If it's a three byte trigram and it covers a three byte character, please explain how it could be anything other than a trigram containing a single character? If you want to cover a pair characters, you need six bytes. Which is also simply worse than the 42 bits you need to encode two Unicode code points as integers (as the author is doing now).

roca · on Aug 20, 2021

Because there are trigrams crossing the boundaries between characters.

E.g. given the bytes ABCXYZ, the trigrams are not just ABC and XYZ but also BCX and CXY. Then the question is, assuming ABC, XYZ, BCX and CXY are all present in a document, what is the probability that ABCXYZ is present in the document? If it's close to 1, then the byte trigram index is about as powerful as a character bigram index.

Of course it's also true that bigrams might be inadequately selective, but the underlying alphabet is probably larger than ASCII if it encodes to 3 bytes in UTF8.

Again I'm not arguing that trigrams-over-bytes is necessarily the best option here, just that it's simpler and a decision to do trigrams over Unicode characters needs data to justify it, and I'd love to know what that data is.

Scaevolus · on Aug 20, 2021

Trigrams have an approximately 30% false positive rate when used as a filter for whether to skip repos.

roca · on Aug 20, 2021

That's interesting, and doesn't surprise me. When I wrote an n-gram full-text search for email 20 years ago, I used 4-grams to get the required selectivity. I imagine code could be worse because of more restricted syntax and alphabet.

However, this doesn't bear directly on the question of trigrams-over-UTF8-bytes vs trigrams-over-Unicode-chars.

Sesse__ · on Aug 20, 2021

It's entirely possible to do so, and I do it in plocate, which solves a similar problem in pretty much the same way. But it's non-ideal for case-insensitive matching (see previous comment).

benibela · on Aug 20, 2021

I use another regex library that does that and do not like it at all

Something like \w makes the regex complexity explode. It spends more time building the regex than actually matching it.

burntsushi · on Aug 20, 2021

You can't get around the Unicode problem for free. If your state machine operates on codepoints, then your state machine is almost certainly very slow. Not only because you now need to do UTF-8 decoding, but you also probably need a sparse representation (e.g., a hash map) to deal with the large space of Unicode codepoints since that's what your transitions are defined over.
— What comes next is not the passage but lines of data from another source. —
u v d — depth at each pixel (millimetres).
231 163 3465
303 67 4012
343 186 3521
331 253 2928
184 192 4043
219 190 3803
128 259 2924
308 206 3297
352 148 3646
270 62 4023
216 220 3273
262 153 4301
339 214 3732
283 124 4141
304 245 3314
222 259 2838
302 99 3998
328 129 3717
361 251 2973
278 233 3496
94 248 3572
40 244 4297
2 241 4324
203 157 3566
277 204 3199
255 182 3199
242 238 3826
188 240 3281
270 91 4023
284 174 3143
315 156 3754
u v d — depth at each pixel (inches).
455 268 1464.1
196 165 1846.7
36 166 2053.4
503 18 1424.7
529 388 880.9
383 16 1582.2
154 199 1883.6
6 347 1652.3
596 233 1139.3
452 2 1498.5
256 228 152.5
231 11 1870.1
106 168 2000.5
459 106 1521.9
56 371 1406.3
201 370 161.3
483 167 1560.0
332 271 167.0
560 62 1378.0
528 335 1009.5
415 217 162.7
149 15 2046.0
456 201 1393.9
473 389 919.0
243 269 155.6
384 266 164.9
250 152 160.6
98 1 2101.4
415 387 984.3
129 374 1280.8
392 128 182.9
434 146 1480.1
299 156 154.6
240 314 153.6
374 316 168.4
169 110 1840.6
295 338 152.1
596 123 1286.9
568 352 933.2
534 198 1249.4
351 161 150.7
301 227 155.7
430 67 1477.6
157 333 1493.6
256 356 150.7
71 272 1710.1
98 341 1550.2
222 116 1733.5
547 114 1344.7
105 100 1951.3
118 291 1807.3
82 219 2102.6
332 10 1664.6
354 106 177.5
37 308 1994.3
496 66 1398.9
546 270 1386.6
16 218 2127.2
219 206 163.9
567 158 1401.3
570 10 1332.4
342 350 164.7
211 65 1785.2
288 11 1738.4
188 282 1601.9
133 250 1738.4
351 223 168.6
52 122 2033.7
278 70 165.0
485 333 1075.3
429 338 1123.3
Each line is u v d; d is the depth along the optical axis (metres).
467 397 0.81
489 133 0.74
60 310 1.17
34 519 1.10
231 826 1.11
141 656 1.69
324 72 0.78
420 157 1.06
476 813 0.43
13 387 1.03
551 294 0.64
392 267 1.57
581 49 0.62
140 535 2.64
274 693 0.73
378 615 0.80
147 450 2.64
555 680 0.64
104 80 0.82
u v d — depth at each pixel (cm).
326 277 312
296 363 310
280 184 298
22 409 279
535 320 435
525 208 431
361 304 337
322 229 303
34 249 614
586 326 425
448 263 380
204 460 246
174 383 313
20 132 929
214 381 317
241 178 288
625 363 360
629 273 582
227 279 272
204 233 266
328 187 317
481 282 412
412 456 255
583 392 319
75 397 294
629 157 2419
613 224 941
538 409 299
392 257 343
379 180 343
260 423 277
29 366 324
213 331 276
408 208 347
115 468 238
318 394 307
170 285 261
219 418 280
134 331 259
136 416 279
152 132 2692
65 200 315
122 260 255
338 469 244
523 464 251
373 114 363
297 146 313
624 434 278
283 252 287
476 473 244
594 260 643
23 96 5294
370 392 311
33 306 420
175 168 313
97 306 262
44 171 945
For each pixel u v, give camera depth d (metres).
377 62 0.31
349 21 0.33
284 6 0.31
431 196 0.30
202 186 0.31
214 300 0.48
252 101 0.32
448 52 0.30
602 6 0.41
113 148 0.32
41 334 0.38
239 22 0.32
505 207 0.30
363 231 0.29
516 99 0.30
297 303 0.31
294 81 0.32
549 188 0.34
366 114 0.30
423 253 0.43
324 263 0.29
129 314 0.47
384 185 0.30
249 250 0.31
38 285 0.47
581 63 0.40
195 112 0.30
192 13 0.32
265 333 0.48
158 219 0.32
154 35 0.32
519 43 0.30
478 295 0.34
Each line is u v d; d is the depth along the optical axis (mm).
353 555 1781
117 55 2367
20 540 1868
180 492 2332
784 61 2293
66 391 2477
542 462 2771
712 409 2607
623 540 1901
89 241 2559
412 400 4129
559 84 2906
You're right that Unicode-aware \w is huge if you build a full byte-based DFA for it. But that's why Rust's regex crate doesn't build full DFAs. It only builds the part of the DFA it needs (at search time). So you get the best of both worlds: reasonably fast compilation combined with fast search. (A big enough state machine will still ultimately overwhelm it and result in slower searches or large memory growth, depending on which trade off you pick. But a simple \w is handled just fine.)

cinntaile · on Aug 19, 2021

If anyone else but me wonders where the name comes from, Zoekt means Seek.

Context: "Zoekt, en gij zult spinazie eten" - Jan Eertink

("seek, and ye shall eat spinach" - My primary school teacher) https://github.com/google/zoekt

therealmarv · on Aug 19, 2021

Related: The last time I've checked a standard Ubuntu does not have RAM compression (ZRAM) enabled by default (unlike current Windows and Mac which have that for years). It helps a lot with programs like browsers.

klysm · on Aug 19, 2021

I understand why it’s opt in though, not a clear win in all cases.

smcnally · on Aug 19, 2021

Your point about opt-in makes me wonder if my smaller VMs and VPSs would benefit. This recent one-pager covers the ‘compression can help but not always’ brackets you’ve noted.

https://benad.me/blog/2021/02/23/ram-compression-on-linux/

> Still, unless you frequently use the swap device on your Linux system, it may not be worthwhile to reserve a large amount of memory to a zram device.

I know how to view current swap usage and will check if there’s historical usage in syslog or the like.

klysm · on Aug 20, 2021

As always with performance things, you have to benchmark. But that’s always easier said than done. With the insane complexity of memory systems in modern CPUs anything can happen.

FeepingCreature · on Aug 20, 2021

zram is amazing. I love it. Makes my 16GB machine feel like a 24GB, no noticeable downsides. I've totally turned off regular swap, even.

Scaevolus · on Aug 19, 2021

Author here, ask me anything! :-)

beff_jesos · on Aug 19, 2021

Is this available on the self hosted version as well now? I am getting RAM issues on the AWS hosted cluster.

Scaevolus · on Aug 20, 2021

Yes, all these optimizations have been in the last few releases.

Reducing RAM allocations in the cluster can be tricky. Zoekt memory maps its index files and will absorb all of RAM as cache, and the standard cadvisor metrics will simply declare that your container is using almost all of its RAM allocation. Looking at go's heap statistics for the process will give you a better idea of how much overhead you need.

cbm-vic-20 · on Aug 19, 2021

Not directly related to the linked content, but "N times less" never really made that much sense to me. In this case, I'm guessing "5x reduction" means "80% less"? Or "20% of the previous usage"?

DistractionRect · on Aug 19, 2021

N times less usually just means it uses 1/N. So this would mean it uses only 20% of the memory it used originally.

rusk · on Aug 19, 2021

Yeah it doesn’t make sense as the x in 5x I would have thought repetesents a multiplication rather than (divide)

It would make more sense for me to say a fifth, or 1/5

MichaelBurge · on Aug 19, 2021

    log(5x)  =  log(5) + log(x)
    log(x/5) = -log(5) + log(x)

So the difference is just a sign change on a log scale. And it's natural to use a log scale when working with percentage changes.

rusk · on Aug 20, 2021

Natural for who?

Perhaps better expressed as “5 fold”.

tyingq · on Aug 19, 2021

"We went from 1400KB of RAM per repo to 310KB with no measurable latency changes."

So, not exactly, but close. ~22% of previous usage.

nijaru · on Aug 19, 2021

Yes that is correct. It's not always the most intuitive language.

5 times less than 20 would be 4 or (20 * 1/5), the same as 20 is 5 times more than 4.

ksec · on Aug 19, 2021

Yes it is the marketing speak of 80% less. And generally speaking works much better than percentage.

nytgop77 · on Aug 19, 2021

I saw advertisements "now 20% cheaper!", while price change (original->new) was 30€->25€.

Marketing always finds a way.. 5/30=16.6%, 5/25=20%